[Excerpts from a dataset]
== Segment start ==
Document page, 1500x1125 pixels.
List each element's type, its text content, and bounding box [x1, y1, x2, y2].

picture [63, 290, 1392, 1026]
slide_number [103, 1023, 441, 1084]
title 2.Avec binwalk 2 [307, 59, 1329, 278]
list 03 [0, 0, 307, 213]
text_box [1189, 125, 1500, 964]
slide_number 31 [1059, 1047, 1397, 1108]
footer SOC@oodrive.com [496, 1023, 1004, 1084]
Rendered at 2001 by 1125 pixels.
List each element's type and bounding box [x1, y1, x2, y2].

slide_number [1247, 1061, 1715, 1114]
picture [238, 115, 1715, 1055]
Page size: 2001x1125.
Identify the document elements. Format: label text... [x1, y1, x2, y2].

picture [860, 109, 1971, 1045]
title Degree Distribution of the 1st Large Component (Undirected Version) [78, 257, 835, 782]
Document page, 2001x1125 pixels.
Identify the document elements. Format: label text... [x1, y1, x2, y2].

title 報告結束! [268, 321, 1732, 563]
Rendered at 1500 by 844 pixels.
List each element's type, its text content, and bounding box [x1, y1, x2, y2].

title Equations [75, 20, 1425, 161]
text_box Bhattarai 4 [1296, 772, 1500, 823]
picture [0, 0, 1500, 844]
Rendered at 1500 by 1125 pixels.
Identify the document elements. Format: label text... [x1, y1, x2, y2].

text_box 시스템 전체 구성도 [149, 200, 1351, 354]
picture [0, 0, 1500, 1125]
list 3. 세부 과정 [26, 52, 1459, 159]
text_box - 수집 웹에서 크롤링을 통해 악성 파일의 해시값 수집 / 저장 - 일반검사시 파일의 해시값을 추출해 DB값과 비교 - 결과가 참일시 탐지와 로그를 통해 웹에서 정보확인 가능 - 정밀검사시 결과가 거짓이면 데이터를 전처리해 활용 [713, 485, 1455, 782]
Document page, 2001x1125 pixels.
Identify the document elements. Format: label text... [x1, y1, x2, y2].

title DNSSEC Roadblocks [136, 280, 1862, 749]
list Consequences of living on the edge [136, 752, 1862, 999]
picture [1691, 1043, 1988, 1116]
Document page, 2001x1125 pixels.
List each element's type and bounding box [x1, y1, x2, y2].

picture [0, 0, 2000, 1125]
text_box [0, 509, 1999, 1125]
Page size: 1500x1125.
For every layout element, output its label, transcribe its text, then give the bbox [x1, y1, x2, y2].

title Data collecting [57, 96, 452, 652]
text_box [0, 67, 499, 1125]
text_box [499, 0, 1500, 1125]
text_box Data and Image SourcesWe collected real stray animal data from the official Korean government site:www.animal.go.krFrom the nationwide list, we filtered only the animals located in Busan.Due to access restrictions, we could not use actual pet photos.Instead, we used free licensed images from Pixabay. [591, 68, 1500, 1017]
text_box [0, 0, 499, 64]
== Segment end ==
## ACTIVITY
Copy every entry exactly, leaving nothing out.

## WRITTEN SOLUTION
Document page, 1500x1125 pixels.
List each element's type, its text content, and bounding box [x1, y1, x2, y2].

picture [63, 290, 1392, 1026]
slide_number [103, 1023, 441, 1084]
title 2.Avec binwalk 2 [307, 59, 1329, 278]
list 03 [0, 0, 307, 213]
text_box [1189, 125, 1500, 964]
slide_number 31 [1059, 1047, 1397, 1108]
footer SOC@oodrive.com [496, 1023, 1004, 1084]
Rendered at 2001 by 1125 pixels.
List each element's type and bounding box [x1, y1, x2, y2].

slide_number [1247, 1061, 1715, 1114]
picture [238, 115, 1715, 1055]
Page size: 2001x1125.
Identify the document elements. Format: label text... [x1, y1, x2, y2].

picture [860, 109, 1971, 1045]
title Degree Distribution of the 1st Large Component (Undirected Version) [78, 257, 835, 782]
Document page, 2001x1125 pixels.
Identify the document elements. Format: label text... [x1, y1, x2, y2].

title 報告結束! [268, 321, 1732, 563]
Rendered at 1500 by 844 pixels.
List each element's type, its text content, and bounding box [x1, y1, x2, y2].

title Equations [75, 20, 1425, 161]
text_box Bhattarai 4 [1296, 772, 1500, 823]
picture [0, 0, 1500, 844]
Rendered at 1500 by 1125 pixels.
Identify the document elements. Format: label text... [x1, y1, x2, y2].

text_box 시스템 전체 구성도 [149, 200, 1351, 354]
picture [0, 0, 1500, 1125]
list 3. 세부 과정 [26, 52, 1459, 159]
text_box - 수집 웹에서 크롤링을 통해 악성 파일의 해시값 수집 / 저장 - 일반검사시 파일의 해시값을 추출해 DB값과 비교 - 결과가 참일시 탐지와 로그를 통해 웹에서 정보확인 가능 - 정밀검사시 결과가 거짓이면 데이터를 전처리해 활용 [713, 485, 1455, 782]
Document page, 2001x1125 pixels.
Identify the document elements. Format: label text... [x1, y1, x2, y2].

title DNSSEC Roadblocks [136, 280, 1862, 749]
list Consequences of living on the edge [136, 752, 1862, 999]
picture [1691, 1043, 1988, 1116]
Document page, 2001x1125 pixels.
List each element's type and bounding box [x1, y1, x2, y2].

picture [0, 0, 2000, 1125]
text_box [0, 509, 1999, 1125]
Page size: 1500x1125.
For every layout element, output its label, transcribe its text, then give the bbox [x1, y1, x2, y2].

title Data collecting [57, 96, 452, 652]
text_box [0, 67, 499, 1125]
text_box [499, 0, 1500, 1125]
text_box Data and Image SourcesWe collected real stray animal data from the official Korean government site:www.animal.go.krFrom the nationwide list, we filtered only the animals located in Busan.Due to access restrictions, we could not use actual pet photos.Instead, we used free licensed images from Pixabay. [591, 68, 1500, 1017]
text_box [0, 0, 499, 64]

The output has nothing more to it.